If you haven’t headed to Pepsi Center for this yearly celebration of conspicuous consumption you’re missing out on what it means to be a real American. Monster Trucks are the pro wrestlers of the automotive world, juiced on 2,000 alcohol guzzling horsepower. Their tires are as tall as a man and their suspension travel is measured in feet, not inches.
They’re as useless an invention as man has ever conceived, capable of crushing automobiles, leaping into the air, and attaining speeds in excess of 100 miles per hour, but unable to make a trip to Home Depot. They have only one purpose, to make massive amounts of noise and to entertain half-witted Wal-Mart shoppers like me. Monster Trucks have names like Grave Digger, King Krunch, Iron Warrior, Iron Outlaw, Devastator and Aftershock. The guys and gals who drive the trucks are basically anonymous – it’s the rigs themselves who are the stars of the show.

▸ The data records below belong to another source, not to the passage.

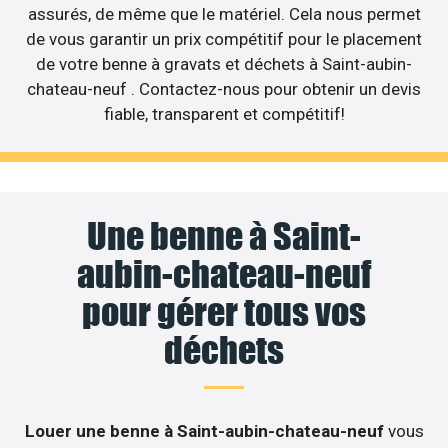
assurés, de même que le matériel. Cela nous permet
de vous garantir un prix compétitif pour le placement
de votre benne à gravats et déchets à Saint-aubin-
chateau-neuf . Contactez-nous pour obtenir un devis
fiable, transparent et compétitif!
Une benne à Saint-
aubin-chateau-neuf
pour gérer tous vos
déchets
Louer une benne à Saint-aubin-chateau-neuf
vous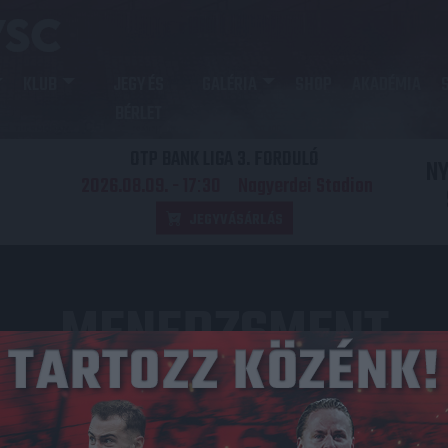
KLUB
JEGY ÉS
GALÉRIA
SHOP
AKADÉMIA
BÉRLET
OTP BANK LIGA 3. FORDULÓ
N
2026.08.09. - 17
30
Nagyerdei Stadion
:
JEGYVÁSÁRLÁS
MENEDZSMENT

Any sense that Monster Jam is an actual competition is completely contrived. It’s nothing more than an exhibition of awesomeness and raw badassism aimed at the mouth breather in all of us. Check your intelligence at the door. It is a spectacle best enjoyed with jaw slacked and drool running down your chin.
The people-watching is incredible. Monster Jam crowds looks like redneck family reunions. You’ll see people wearing monster truck fan gear, NASCAR jackets, Dale Earnhardt #8 tattoos, heavy metal tour shirts, blue jeans, more blue jeans and, of course, cowboy boots.
February is the slowest month for sports. Football is over, the NBA playoffs are a long way off, hockey has just gotten under way and baseball is still months away. What better time to load up the kids and take them down to the Can for some noise and destruction?